What is needed — Copy out the backup and restore-testing text below word for word, from start to finish.

Selected excerpt —

Schedule: Sunday 5:00 AM | Image: alpine:3.21 | B2 prefix: doppler-backups/

Security:

  • Secrets are downloaded as JSON via the Doppler API
  • Immediately encrypted with AES-256-CBC (PBKDF2, 100k iterations) using a passphrase from doppler-backup-encryption Secret
  • Plaintext is deleted before upload; only the encrypted .enc file reaches B2
  • Secret values never appear in pod logs

Retention: 12 weekly backups (3 months)


Restore Testing

All backup types have automated restore tests that run monthly on the first Sunday. Tests validate that backups are downloadable, recent, structurally valid, and can be successfully restored.

Velero Backup Verify

Schedule: 0 4 * * 0 (weekly Sunday)

  1. Confirms BackupStorageLocation is Available
  2. Finds the most recent successful daily backup
  3. Fails if the latest backup is older than 48 hours
  4. Restores the default namespace into a temporary velero-test-restore namespace
  5. Verifies restore completed successfully
  6. Cleans up the test namespace and restore object

PostgreSQL Restore Test

Schedule: 0 6 1-7 * 0 (first Sunday monthly) | Image: postgres:14-alpine

For each database (codetalk, bookmarked):

  1. Downloads the latest dump from B2
  2. Checks backup age (warns if > 2 days)

Some items
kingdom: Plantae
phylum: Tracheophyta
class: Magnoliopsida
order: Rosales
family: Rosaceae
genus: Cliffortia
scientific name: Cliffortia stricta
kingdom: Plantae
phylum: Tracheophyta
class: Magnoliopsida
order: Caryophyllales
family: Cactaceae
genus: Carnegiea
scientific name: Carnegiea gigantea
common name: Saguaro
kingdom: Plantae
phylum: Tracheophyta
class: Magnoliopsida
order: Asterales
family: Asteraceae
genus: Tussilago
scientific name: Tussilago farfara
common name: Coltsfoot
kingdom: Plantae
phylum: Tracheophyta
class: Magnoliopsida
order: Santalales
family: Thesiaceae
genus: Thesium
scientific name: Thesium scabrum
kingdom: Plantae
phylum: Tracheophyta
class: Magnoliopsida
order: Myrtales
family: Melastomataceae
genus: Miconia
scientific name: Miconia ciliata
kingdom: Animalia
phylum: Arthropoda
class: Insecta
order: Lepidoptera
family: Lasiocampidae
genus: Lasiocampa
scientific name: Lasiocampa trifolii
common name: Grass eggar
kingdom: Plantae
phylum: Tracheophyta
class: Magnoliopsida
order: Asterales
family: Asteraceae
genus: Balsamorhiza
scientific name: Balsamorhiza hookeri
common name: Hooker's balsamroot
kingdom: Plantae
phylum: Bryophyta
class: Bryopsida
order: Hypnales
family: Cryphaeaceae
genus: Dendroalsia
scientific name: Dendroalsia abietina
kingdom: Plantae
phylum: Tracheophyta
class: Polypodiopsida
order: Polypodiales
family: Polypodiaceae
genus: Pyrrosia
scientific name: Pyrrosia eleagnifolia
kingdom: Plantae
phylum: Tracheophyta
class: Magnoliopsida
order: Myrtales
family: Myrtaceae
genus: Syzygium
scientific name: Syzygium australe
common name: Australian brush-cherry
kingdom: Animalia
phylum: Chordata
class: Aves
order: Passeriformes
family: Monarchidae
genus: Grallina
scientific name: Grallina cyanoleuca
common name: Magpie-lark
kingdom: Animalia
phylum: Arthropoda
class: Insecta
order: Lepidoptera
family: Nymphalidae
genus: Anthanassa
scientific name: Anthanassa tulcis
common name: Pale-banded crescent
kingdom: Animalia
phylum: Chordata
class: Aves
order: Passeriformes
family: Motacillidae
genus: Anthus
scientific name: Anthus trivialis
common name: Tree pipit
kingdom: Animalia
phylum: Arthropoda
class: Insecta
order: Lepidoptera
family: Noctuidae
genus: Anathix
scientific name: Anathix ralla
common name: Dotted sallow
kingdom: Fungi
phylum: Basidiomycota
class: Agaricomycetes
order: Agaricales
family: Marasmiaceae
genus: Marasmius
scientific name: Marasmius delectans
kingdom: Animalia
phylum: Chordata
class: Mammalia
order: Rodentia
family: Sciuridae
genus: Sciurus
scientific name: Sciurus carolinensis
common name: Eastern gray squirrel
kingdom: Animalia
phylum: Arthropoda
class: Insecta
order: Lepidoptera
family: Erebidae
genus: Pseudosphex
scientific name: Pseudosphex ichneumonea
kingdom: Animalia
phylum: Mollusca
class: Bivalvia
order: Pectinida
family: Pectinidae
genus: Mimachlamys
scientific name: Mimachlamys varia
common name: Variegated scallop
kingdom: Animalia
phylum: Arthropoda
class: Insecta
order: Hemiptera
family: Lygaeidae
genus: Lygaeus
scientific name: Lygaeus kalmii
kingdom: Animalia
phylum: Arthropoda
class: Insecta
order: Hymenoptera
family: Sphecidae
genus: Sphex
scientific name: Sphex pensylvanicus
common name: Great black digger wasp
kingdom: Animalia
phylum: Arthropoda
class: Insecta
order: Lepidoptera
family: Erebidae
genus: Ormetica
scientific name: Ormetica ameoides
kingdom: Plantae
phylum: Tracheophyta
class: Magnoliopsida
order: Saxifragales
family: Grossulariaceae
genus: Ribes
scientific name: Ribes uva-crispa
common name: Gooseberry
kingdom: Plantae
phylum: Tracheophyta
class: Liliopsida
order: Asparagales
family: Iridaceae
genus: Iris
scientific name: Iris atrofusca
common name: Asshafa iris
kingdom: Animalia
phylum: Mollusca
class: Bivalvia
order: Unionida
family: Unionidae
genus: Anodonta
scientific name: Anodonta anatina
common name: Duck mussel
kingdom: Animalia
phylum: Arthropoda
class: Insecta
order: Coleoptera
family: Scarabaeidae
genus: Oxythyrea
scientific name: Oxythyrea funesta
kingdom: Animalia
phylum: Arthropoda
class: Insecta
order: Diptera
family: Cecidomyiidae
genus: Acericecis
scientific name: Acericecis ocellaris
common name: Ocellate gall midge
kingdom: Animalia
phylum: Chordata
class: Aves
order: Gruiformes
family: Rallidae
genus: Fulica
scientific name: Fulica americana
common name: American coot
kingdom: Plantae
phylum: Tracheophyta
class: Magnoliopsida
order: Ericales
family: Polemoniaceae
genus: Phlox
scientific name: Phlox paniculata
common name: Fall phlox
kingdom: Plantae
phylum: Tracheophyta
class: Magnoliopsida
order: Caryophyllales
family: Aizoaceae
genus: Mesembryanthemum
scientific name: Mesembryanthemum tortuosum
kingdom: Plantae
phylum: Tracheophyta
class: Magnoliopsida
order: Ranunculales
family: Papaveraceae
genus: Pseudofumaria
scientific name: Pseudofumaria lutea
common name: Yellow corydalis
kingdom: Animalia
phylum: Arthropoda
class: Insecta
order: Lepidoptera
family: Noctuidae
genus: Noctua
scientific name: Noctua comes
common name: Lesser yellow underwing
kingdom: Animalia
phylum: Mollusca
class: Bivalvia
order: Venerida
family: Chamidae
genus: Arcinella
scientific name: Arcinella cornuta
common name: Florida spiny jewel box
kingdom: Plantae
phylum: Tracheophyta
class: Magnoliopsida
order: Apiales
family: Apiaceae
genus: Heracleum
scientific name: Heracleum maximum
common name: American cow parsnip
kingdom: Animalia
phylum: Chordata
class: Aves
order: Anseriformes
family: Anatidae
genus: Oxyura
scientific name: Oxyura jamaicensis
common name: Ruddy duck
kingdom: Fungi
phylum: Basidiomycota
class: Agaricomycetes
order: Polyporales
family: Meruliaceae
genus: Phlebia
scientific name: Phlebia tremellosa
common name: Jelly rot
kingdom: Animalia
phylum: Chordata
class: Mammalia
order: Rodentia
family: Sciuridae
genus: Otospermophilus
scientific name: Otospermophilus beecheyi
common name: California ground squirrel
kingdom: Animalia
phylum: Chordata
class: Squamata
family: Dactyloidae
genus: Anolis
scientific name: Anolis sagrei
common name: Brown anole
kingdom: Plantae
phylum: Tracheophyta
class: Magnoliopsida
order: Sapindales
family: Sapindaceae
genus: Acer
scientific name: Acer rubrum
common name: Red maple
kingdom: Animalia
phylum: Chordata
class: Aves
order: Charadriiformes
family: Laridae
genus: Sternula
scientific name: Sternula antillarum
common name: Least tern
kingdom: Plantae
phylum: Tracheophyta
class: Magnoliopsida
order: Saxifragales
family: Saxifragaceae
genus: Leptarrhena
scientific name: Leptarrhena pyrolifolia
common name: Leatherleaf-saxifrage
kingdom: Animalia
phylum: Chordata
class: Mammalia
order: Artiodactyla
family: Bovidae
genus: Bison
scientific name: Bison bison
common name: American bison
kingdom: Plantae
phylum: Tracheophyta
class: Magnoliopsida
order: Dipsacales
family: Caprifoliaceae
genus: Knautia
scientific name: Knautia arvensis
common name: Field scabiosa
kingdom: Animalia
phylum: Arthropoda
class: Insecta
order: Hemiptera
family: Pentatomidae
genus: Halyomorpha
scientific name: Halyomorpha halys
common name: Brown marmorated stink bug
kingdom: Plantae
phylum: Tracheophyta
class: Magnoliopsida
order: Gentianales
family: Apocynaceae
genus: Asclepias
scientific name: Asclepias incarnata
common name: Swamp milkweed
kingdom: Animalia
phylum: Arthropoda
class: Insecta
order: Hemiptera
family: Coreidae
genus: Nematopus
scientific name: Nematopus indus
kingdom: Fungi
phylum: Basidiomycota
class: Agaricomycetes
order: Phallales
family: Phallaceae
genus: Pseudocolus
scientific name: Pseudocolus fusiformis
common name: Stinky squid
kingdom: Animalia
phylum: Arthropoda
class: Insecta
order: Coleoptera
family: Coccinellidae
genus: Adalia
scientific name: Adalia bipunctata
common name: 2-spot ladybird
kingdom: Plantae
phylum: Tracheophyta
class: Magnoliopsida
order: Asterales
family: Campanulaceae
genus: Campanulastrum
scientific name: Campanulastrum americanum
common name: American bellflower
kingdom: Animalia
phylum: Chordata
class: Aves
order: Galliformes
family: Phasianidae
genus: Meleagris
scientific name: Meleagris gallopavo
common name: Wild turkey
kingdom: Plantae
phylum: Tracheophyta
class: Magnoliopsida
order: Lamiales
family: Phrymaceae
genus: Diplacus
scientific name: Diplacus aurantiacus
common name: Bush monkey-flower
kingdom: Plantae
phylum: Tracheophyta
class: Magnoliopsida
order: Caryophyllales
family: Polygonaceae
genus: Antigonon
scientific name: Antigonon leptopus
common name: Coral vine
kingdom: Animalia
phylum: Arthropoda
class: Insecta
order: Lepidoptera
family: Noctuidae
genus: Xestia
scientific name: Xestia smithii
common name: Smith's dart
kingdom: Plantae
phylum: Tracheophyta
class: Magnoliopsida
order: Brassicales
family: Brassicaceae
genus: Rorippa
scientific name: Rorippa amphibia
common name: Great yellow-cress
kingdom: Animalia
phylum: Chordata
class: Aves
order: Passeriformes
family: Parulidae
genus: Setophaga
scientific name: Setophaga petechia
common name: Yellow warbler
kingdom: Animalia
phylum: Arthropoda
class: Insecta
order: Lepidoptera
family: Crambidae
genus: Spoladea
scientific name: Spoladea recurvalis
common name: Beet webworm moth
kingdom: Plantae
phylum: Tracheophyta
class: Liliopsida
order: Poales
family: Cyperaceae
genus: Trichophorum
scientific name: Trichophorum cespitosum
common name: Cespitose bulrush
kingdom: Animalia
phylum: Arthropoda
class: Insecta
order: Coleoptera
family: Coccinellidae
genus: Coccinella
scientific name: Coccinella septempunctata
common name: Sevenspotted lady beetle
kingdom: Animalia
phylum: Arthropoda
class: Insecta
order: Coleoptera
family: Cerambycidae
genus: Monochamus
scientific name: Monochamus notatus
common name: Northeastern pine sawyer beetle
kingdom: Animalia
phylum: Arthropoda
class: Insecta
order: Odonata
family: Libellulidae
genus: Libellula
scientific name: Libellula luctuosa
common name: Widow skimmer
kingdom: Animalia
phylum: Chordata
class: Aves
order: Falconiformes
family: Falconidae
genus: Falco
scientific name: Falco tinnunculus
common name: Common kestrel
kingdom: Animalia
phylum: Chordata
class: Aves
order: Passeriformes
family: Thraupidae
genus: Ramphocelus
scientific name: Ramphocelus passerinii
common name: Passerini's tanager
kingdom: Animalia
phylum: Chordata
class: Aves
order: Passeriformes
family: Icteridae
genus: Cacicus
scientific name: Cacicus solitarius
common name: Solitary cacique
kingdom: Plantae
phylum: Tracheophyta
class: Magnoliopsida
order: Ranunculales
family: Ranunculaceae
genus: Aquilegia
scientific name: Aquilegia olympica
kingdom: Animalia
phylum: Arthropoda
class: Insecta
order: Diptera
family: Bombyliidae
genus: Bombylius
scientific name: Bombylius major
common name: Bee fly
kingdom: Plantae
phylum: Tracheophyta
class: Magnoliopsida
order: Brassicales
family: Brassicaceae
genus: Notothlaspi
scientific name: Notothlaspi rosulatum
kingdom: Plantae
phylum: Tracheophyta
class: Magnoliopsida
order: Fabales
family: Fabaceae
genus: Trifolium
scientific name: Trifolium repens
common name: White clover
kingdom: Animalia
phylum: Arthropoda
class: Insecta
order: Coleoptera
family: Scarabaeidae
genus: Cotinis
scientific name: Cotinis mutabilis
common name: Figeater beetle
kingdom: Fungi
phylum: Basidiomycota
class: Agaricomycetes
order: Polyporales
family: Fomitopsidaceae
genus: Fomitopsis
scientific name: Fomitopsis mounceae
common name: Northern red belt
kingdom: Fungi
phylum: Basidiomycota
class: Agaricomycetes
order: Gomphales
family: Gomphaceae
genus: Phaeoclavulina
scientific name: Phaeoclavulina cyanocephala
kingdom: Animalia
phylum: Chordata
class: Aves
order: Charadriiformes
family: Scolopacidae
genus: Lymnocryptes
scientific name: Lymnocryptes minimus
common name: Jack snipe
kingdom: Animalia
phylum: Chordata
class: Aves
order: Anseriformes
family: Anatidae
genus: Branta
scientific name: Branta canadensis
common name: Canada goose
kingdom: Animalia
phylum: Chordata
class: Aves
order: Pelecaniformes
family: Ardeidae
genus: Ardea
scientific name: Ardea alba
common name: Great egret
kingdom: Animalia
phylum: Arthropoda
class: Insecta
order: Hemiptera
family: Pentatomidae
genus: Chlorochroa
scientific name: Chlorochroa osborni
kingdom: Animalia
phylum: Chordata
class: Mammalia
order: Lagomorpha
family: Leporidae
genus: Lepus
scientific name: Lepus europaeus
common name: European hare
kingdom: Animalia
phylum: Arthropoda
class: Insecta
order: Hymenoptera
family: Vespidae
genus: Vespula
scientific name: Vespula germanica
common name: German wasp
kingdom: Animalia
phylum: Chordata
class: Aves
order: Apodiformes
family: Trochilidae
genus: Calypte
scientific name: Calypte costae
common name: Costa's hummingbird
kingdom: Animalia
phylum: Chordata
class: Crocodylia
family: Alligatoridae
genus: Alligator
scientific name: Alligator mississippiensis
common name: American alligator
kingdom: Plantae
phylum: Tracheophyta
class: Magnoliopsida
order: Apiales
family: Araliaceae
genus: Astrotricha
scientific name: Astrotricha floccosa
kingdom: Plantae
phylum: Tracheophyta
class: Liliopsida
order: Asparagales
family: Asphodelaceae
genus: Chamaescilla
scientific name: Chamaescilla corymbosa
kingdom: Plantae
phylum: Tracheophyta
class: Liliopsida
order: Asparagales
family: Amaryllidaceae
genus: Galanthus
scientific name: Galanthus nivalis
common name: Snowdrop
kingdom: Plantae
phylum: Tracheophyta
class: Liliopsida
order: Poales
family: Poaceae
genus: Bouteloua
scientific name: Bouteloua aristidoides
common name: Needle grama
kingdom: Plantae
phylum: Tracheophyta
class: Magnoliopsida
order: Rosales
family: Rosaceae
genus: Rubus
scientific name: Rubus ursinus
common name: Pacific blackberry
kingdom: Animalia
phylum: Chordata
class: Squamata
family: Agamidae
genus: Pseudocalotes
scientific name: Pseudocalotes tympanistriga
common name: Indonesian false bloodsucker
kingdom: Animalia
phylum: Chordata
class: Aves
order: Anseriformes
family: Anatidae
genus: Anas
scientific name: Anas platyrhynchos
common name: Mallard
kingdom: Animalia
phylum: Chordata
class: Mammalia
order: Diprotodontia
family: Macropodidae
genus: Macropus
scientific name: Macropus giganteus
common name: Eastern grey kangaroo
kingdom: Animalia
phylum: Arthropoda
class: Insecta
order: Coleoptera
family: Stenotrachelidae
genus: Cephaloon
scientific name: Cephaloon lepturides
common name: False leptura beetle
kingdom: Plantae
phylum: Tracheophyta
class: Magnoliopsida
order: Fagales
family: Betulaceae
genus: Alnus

Result of this exercise —
Schedule: Sunday 5:00 AM | Image: alpine:3.21 | B2 prefix: doppler-backups/

Security:

  • Secrets are downloaded as JSON via the Doppler API
  • Immediately encrypted with AES-256-CBC (PBKDF2, 100k iterations) using a passphrase from doppler-backup-encryption Secret
  • Plaintext is deleted before upload; only the encrypted .enc file reaches B2
  • Secret values never appear in pod logs

Retention: 12 weekly backups (3 months)


Restore Testing

All backup types have automated restore tests that run monthly on the first Sunday. Tests validate that backups are downloadable, recent, structurally valid, and can be successfully restored.

Velero Backup Verify

Schedule: 0 4 * * 0 (weekly Sunday)

  1. Confirms BackupStorageLocation is Available
  2. Finds the most recent successful daily backup
  3. Fails if the latest backup is older than 48 hours
  4. Restores the default namespace into a temporary velero-test-restore namespace
  5. Verifies restore completed successfully
  6. Cleans up the test namespace and restore object

PostgreSQL Restore Test

Schedule: 0 6 1-7 * 0 (first Sunday monthly) | Image: postgres:14-alpine

For each database (codetalk, bookmarked):

  1. Downloads the latest dump from B2
  2. Checks backup age (warns if > 2 days)